* [Work instructions] Can you reproduce every entry below word for word, leaving out the pictures?

(Dataset entries)
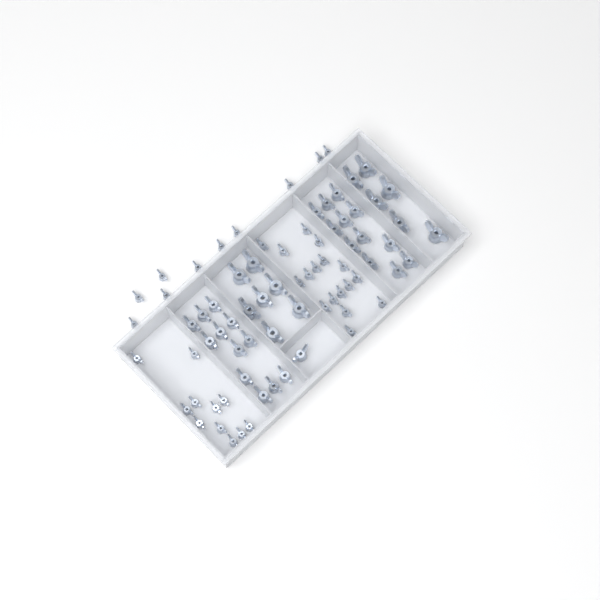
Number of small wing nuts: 38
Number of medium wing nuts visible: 25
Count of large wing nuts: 13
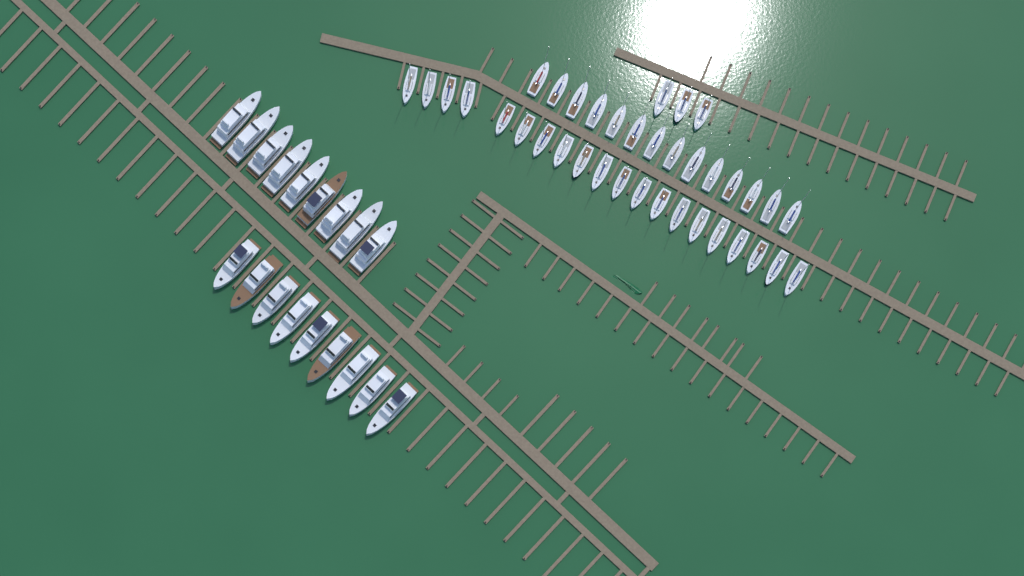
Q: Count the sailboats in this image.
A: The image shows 37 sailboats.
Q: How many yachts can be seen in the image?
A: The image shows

* [Written reply]
Number of small wing nuts: 38
Number of medium wing nuts visible: 25
Count of large wing nuts: 13
Q: Count the sailboats in this image.
A: The image shows 37 sailboats.
Q: How many yachts can be seen in the image?
A: The image shows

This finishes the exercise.